No dos outros é sempre refresco

Bernardo Caprara
Sociólogo e Professor

Eu sempre tento escrever com o cérebro, não com o estômago. Hoje tá difícil. Vou tentar, de qualquer forma. O (des)governo do RS fala o tempo inteiro em crise no orçamento, em necessidade de sacrifícios para arrumar a casa. Vou fingir que não dá pra discutir isso tudo. Vou fazer apenas algumas pequenas perguntas lógicas.

- O salário do (des)governador, dos seus assessores, dos seus secretários, do Legislativo e do Judiciário está parcelado? Suas contas bancárias estão apenas com R$ 600,00 depositados? Ou existem outras fontes que complementam a sua renda?

- Ué, não era necessário um sacrifício coletivo? Por que sacrifício só para alguns? A população precisa menos do atendimento de professores, servidores da segurança e etc. do que dos nobres serviços prestados pelos que não tiveram os seus salários parcelados?

- Se a intenção é reformar o estado, que tal começar por acabar com os privilégios dos parlamentares, com seus auxílios astronômicos e seus inúmeros assessores?

- Como podem alguns servidores do judiciário receber auxílio-moradia, tendo casa própria e ganhando altos salários, tudo sempre em dia, enquanto professores e policiais, com salários sempre inferiores, estão recebendo pingado?

- Como podem os parlamentares ter aumentado os seus salários e os seus auxílios no início de um ano dito em crise?

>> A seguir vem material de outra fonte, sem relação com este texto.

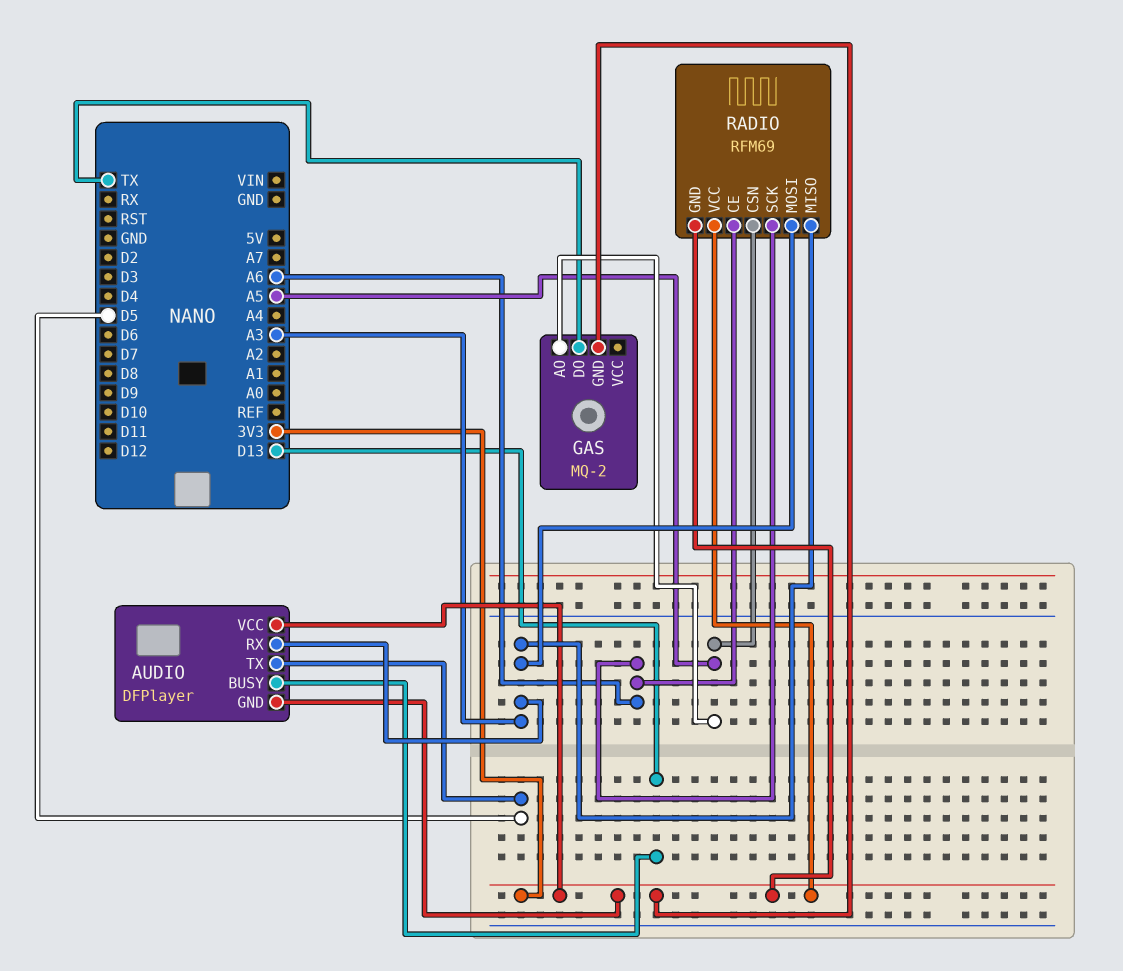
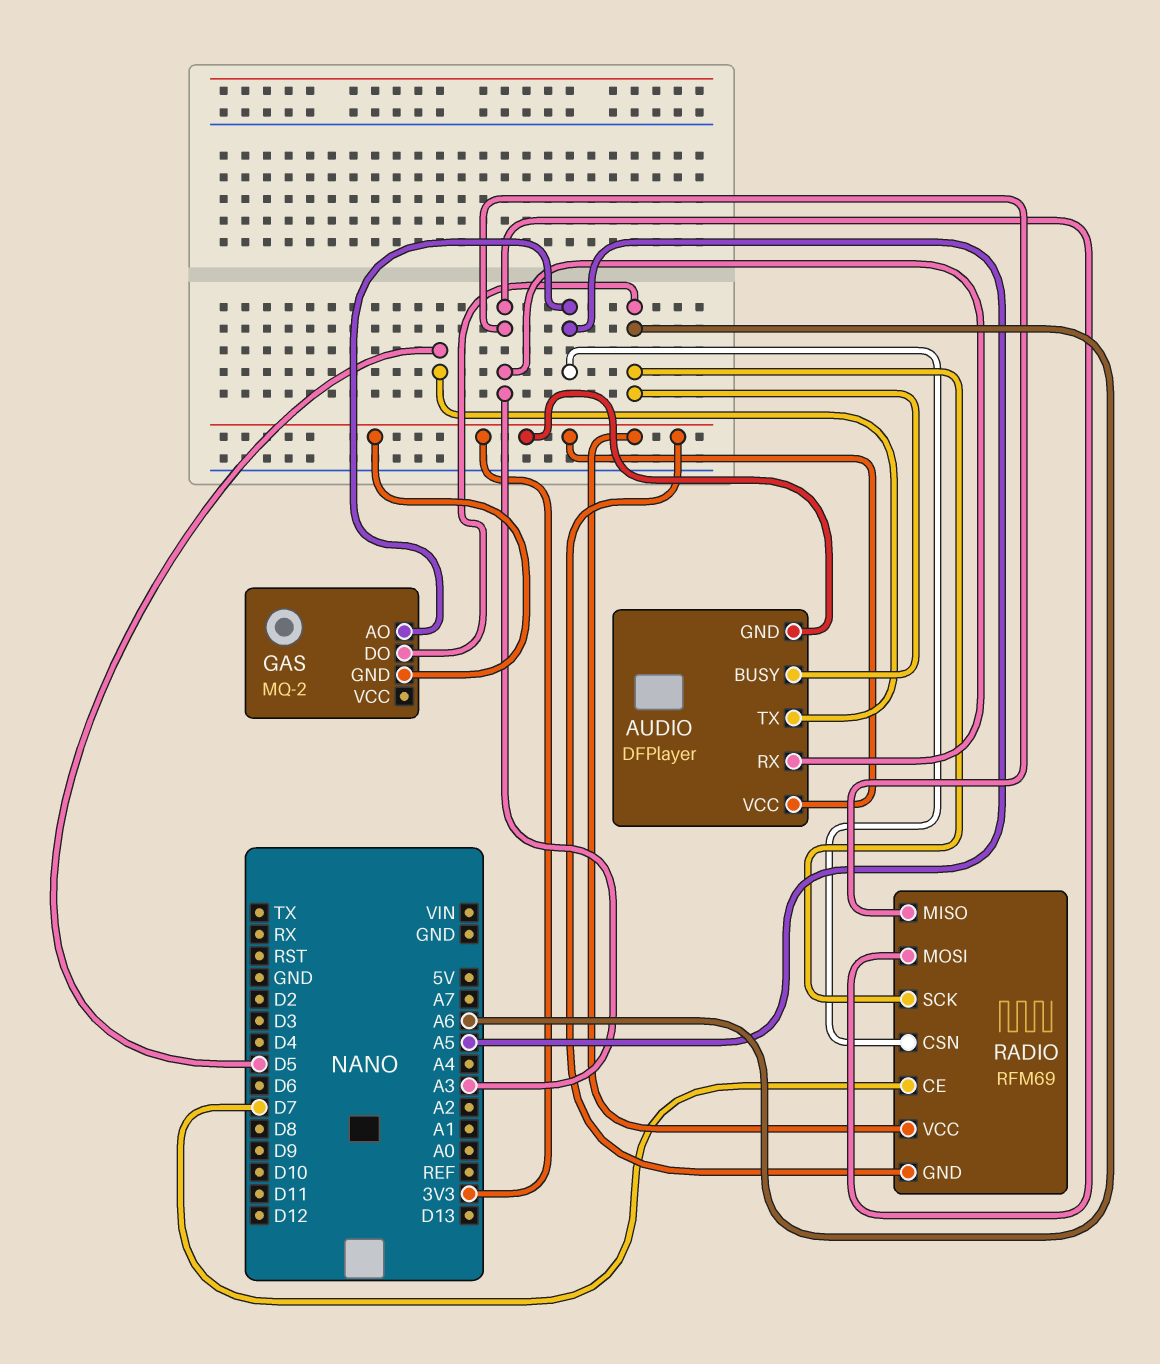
AUDIO pin BUSY: D13 -> A6
GAS pin DO: TX -> A6
RADIO pin CE: A6 -> D7

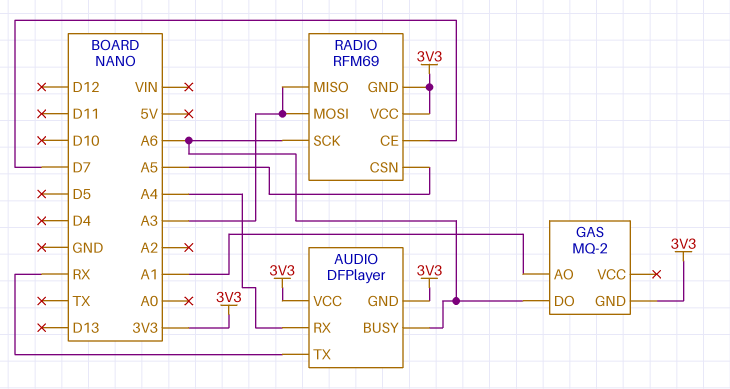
AUDIO pin RX: A3 -> A4
AUDIO pin TX: D5 -> RX
GAS pin AO: A5 -> A1

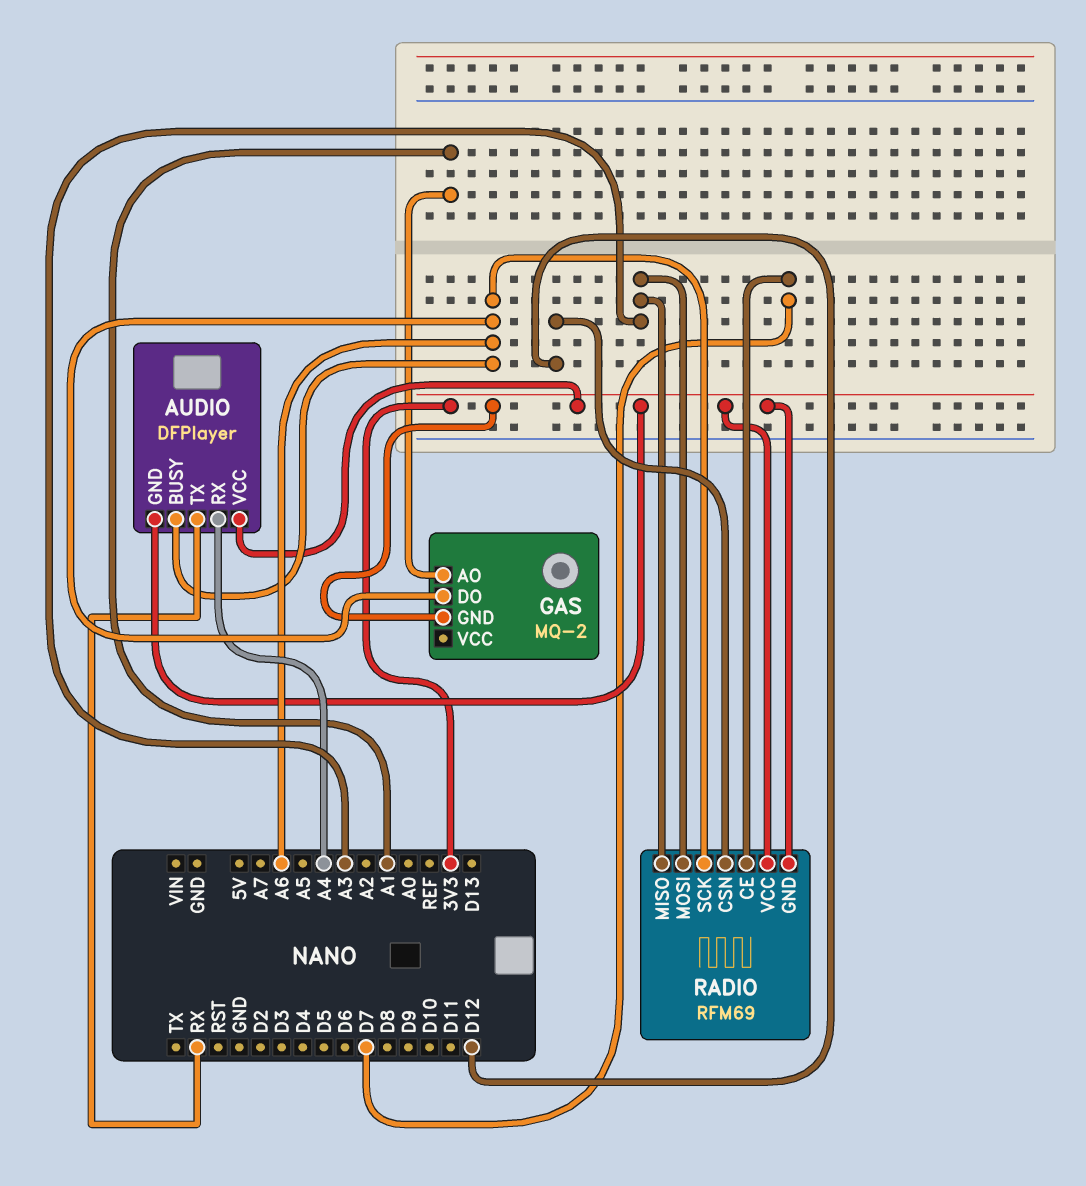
RADIO pin CSN: A5 -> D12

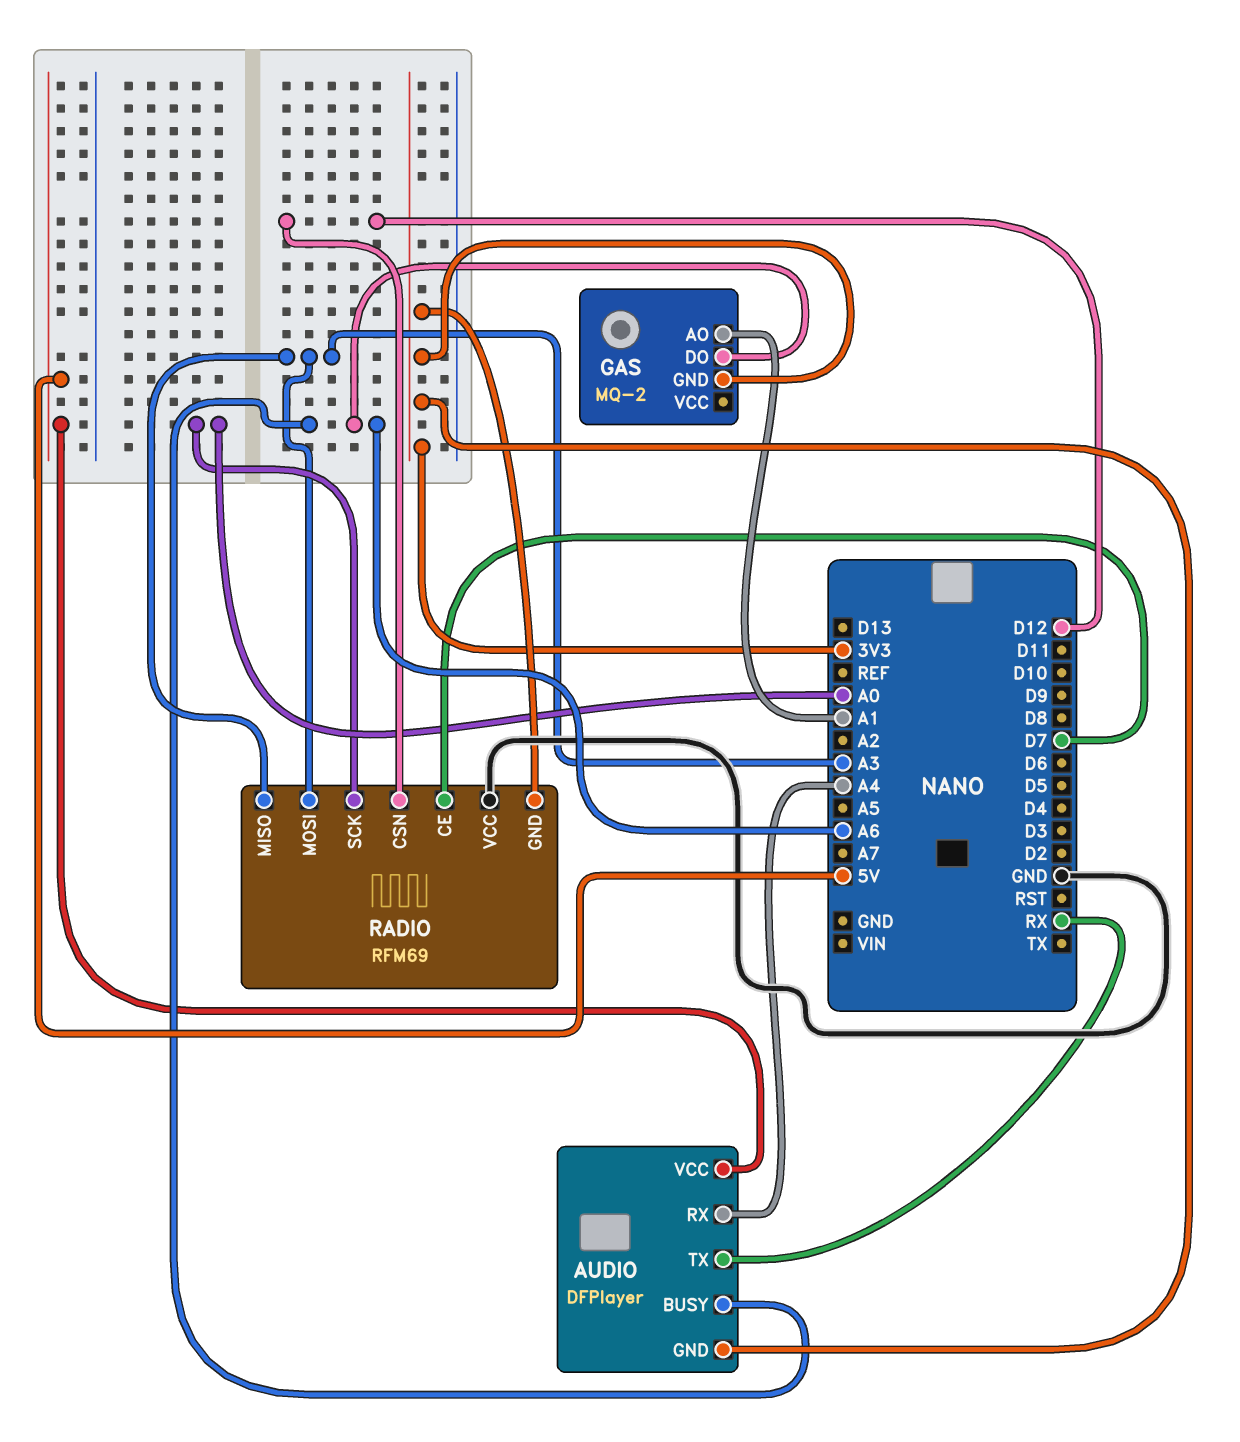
AUDIO pin VCC: 3V3 -> 5V
RADIO pin SCK: A6 -> A0
RADIO pin VCC: 3V3 -> GND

Sério, é muita cara de pau. É muito desrespeito. É muita desumanidade. São sempre os mesmos que pagam a conta. São sempre os mesmos que se fodem. Só que atenção: lembremos todos daquele velho poema do Brecht, em que primeiro alguns eram levados, depois alguns outros e depois outros e... Uma hora pode ser contigo, que tá aí de boa, nem aí para os prejudicados de hoje.